* _What the exercise asks_: Return every line of the data below word for word, leaving out the pictures.

(Stored entries)
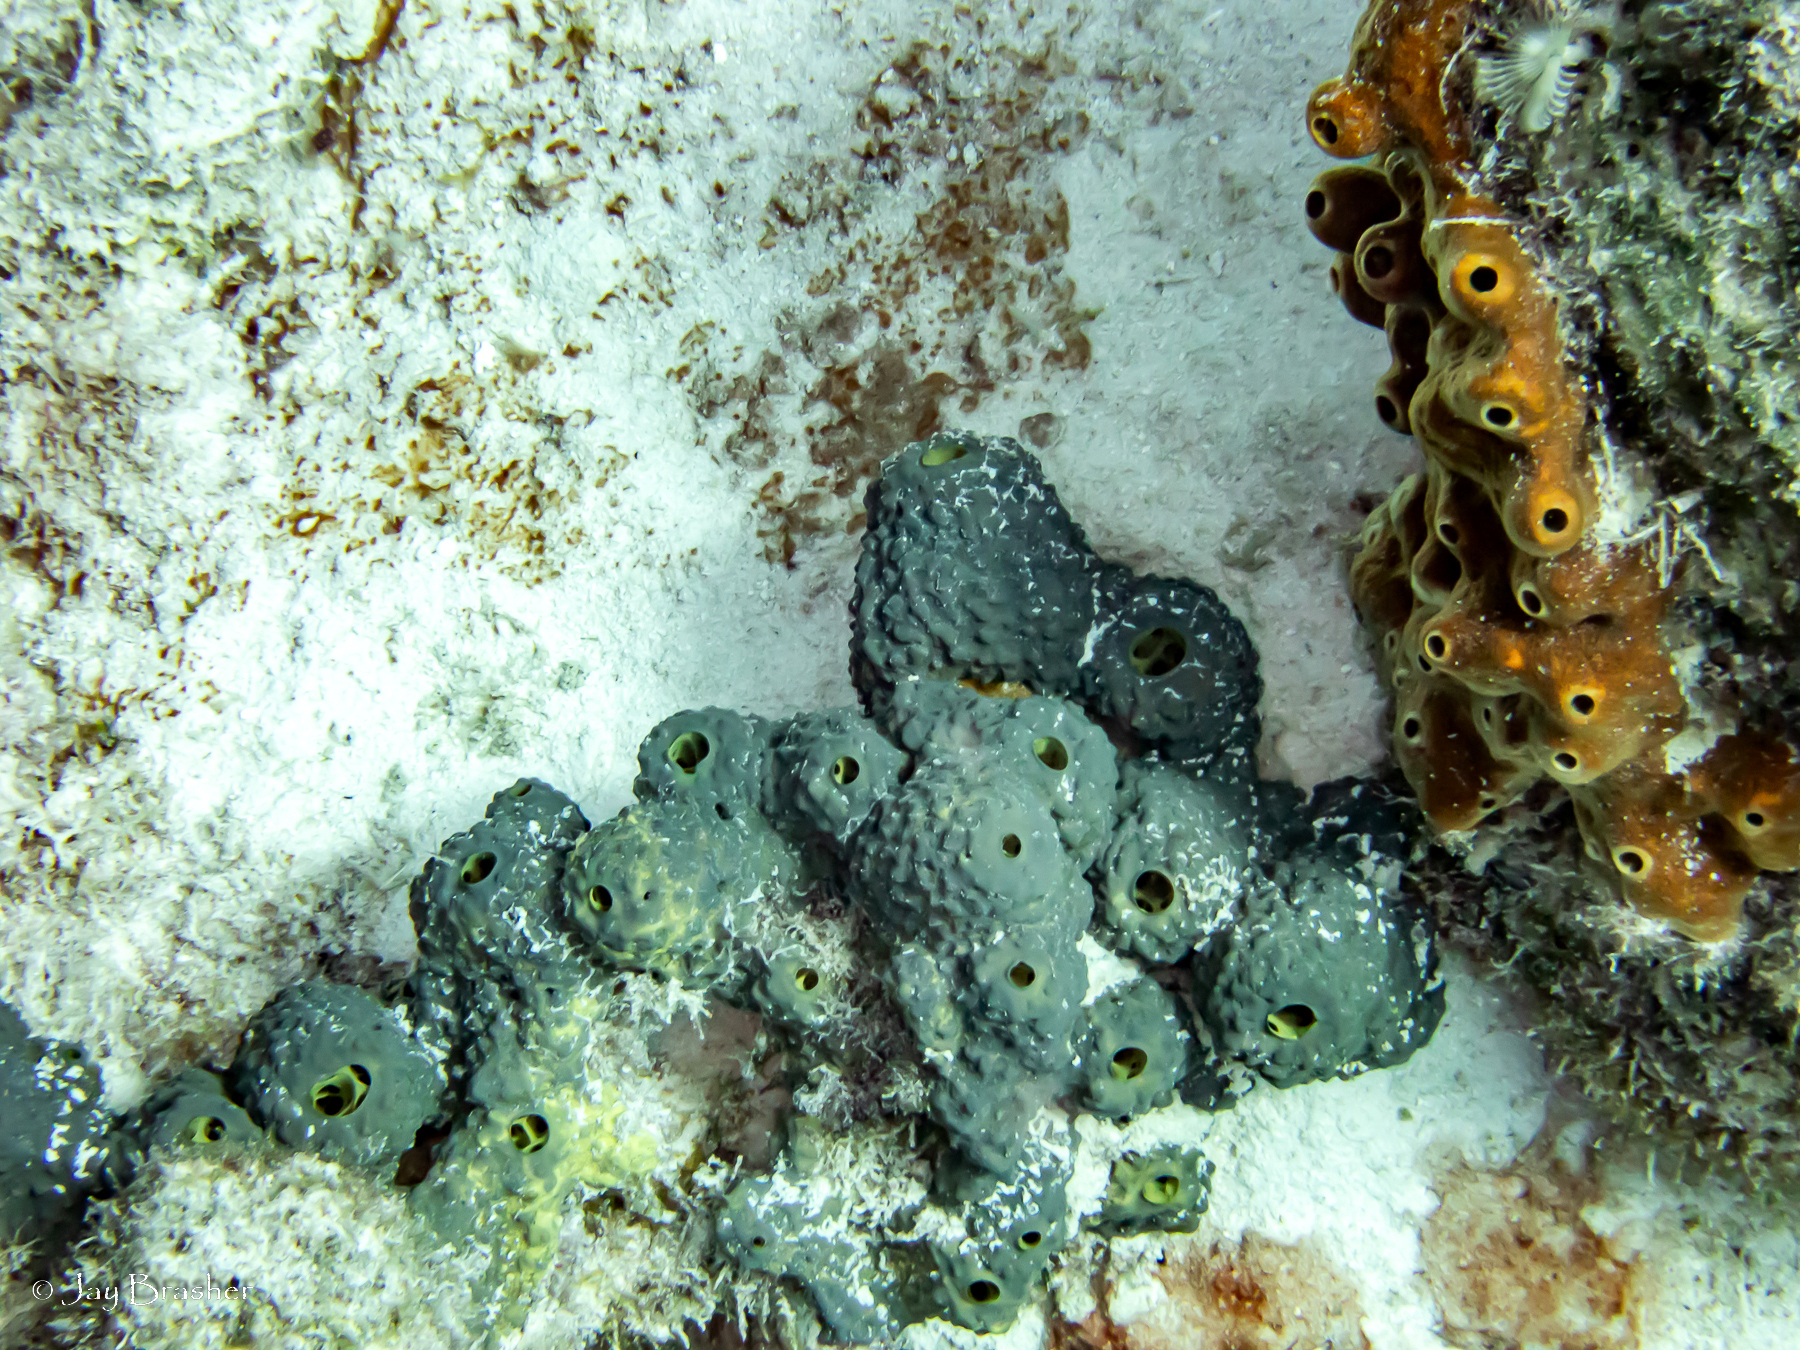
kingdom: Animalia
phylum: Porifera
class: Demospongiae
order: Verongiida
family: Aplysinidae
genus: Aiolochroia
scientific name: Aiolochroia crassa
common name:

* _Exercise answer_:
kingdom: Animalia
phylum: Porifera
class: Demospongiae
order: Verongiida
family: Aplysinidae
genus: Aiolochroia
scientific name: Aiolochroia crassa
common name:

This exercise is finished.